* **Records for this exercise**

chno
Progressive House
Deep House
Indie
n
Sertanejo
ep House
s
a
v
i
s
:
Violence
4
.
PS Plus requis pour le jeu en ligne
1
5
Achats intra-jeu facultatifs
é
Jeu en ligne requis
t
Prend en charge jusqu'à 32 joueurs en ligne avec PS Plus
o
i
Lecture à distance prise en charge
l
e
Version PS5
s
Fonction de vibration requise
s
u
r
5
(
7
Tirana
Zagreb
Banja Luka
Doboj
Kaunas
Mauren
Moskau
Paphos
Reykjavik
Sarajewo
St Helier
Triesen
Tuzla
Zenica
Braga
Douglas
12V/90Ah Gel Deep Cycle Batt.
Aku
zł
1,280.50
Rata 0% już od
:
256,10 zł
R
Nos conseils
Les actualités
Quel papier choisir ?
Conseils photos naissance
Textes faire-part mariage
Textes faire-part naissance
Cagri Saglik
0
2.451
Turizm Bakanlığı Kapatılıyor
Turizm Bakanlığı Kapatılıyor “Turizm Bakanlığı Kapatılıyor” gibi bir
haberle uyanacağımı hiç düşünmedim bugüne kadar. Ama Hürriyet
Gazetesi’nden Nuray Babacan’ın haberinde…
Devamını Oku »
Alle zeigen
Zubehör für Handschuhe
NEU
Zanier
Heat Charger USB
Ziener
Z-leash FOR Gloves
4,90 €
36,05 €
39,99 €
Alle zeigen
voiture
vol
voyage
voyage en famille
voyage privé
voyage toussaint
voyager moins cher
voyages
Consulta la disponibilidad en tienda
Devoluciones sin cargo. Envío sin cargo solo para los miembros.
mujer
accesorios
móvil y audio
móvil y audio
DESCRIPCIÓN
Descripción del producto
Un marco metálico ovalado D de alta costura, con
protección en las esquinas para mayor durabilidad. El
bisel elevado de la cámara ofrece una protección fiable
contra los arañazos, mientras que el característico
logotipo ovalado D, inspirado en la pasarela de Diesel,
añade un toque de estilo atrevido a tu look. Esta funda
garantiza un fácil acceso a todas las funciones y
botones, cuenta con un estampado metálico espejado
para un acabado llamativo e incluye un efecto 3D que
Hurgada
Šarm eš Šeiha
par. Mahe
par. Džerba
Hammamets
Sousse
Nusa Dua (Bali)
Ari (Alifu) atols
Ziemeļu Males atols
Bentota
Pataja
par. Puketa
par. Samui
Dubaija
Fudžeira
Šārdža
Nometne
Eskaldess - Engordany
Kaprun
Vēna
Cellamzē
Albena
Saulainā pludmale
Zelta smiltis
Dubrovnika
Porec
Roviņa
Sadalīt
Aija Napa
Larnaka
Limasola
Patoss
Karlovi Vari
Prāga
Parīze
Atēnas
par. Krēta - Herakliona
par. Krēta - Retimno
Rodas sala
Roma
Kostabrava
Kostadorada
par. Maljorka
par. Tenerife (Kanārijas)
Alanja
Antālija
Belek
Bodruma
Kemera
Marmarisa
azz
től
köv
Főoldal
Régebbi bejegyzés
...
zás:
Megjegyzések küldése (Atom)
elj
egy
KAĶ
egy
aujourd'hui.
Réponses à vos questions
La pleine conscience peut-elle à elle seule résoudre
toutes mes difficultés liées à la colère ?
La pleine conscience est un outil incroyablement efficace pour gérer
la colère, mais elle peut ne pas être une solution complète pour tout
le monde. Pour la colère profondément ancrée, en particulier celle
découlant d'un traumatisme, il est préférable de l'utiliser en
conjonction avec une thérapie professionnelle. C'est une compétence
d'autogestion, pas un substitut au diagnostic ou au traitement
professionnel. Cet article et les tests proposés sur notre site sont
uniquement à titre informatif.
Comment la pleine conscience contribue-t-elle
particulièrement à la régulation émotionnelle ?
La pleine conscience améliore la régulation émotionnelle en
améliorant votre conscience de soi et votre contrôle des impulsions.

* **Written task**
Copy every record precisely, omitting nothing.

* **Written answer**
chno
Progressive House
Deep House
Indie
n
Sertanejo
ep House
s
a
v
i
s
:
Violence
4
.
PS Plus requis pour le jeu en ligne
1
5
Achats intra-jeu facultatifs
é
Jeu en ligne requis
t
Prend en charge jusqu'à 32 joueurs en ligne avec PS Plus
o
i
Lecture à distance prise en charge
l
e
Version PS5
s
Fonction de vibration requise
s
u
r
5
(
7
Tirana
Zagreb
Banja Luka
Doboj
Kaunas
Mauren
Moskau
Paphos
Reykjavik
Sarajewo
St Helier
Triesen
Tuzla
Zenica
Braga
Douglas
12V/90Ah Gel Deep Cycle Batt.
Aku
zł
1,280.50
Rata 0% już od
:
256,10 zł
R
Nos conseils
Les actualités
Quel papier choisir ?
Conseils photos naissance
Textes faire-part mariage
Textes faire-part naissance
Cagri Saglik
0
2.451
Turizm Bakanlığı Kapatılıyor
Turizm Bakanlığı Kapatılıyor “Turizm Bakanlığı Kapatılıyor” gibi bir
haberle uyanacağımı hiç düşünmedim bugüne kadar. Ama Hürriyet
Gazetesi’nden Nuray Babacan’ın haberinde…
Devamını Oku »
Alle zeigen
Zubehör für Handschuhe
NEU
Zanier
Heat Charger USB
Ziener
Z-leash FOR Gloves
4,90 €
36,05 €
39,99 €
Alle zeigen
voiture
vol
voyage
voyage en famille
voyage privé
voyage toussaint
voyager moins cher
voyages
Consulta la disponibilidad en tienda
Devoluciones sin cargo. Envío sin cargo solo para los miembros.
mujer
accesorios
móvil y audio
móvil y audio
DESCRIPCIÓN
Descripción del producto
Un marco metálico ovalado D de alta costura, con
protección en las esquinas para mayor durabilidad. El
bisel elevado de la cámara ofrece una protección fiable
contra los arañazos, mientras que el característico
logotipo ovalado D, inspirado en la pasarela de Diesel,
añade un toque de estilo atrevido a tu look. Esta funda
garantiza un fácil acceso a todas las funciones y
botones, cuenta con un estampado metálico espejado
para un acabado llamativo e incluye un efecto 3D que
Hurgada
Šarm eš Šeiha
par. Mahe
par. Džerba
Hammamets
Sousse
Nusa Dua (Bali)
Ari (Alifu) atols
Ziemeļu Males atols
Bentota
Pataja
par. Puketa
par. Samui
Dubaija
Fudžeira
Šārdža
Nometne
Eskaldess - Engordany
Kaprun
Vēna
Cellamzē
Albena
Saulainā pludmale
Zelta smiltis
Dubrovnika
Porec
Roviņa
Sadalīt
Aija Napa
Larnaka
Limasola
Patoss
Karlovi Vari
Prāga
Parīze
Atēnas
par. Krēta - Herakliona
par. Krēta - Retimno
Rodas sala
Roma
Kostabrava
Kostadorada
par. Maljorka
par. Tenerife (Kanārijas)
Alanja
Antālija
Belek
Bodruma
Kemera
Marmarisa
azz
től
köv
Főoldal
Régebbi bejegyzés
...
zás:
Megjegyzések küldése (Atom)
elj
egy
KAĶ
egy
aujourd'hui.
Réponses à vos questions
La pleine conscience peut-elle à elle seule résoudre
toutes mes difficultés liées à la colère ?
La pleine conscience est un outil incroyablement efficace pour gérer
la colère, mais elle peut ne pas être une solution complète pour tout
le monde. Pour la colère profondément ancrée, en particulier celle
découlant d'un traumatisme, il est préférable de l'utiliser en
conjonction avec une thérapie professionnelle. C'est une compétence
d'autogestion, pas un substitut au diagnostic ou au traitement
professionnel. Cet article et les tests proposés sur notre site sont
uniquement à titre informatif.
Comment la pleine conscience contribue-t-elle
particulièrement à la régulation émotionnelle ?
La pleine conscience améliore la régulation émotionnelle en
améliorant votre conscience de soi et votre contrôle des impulsions.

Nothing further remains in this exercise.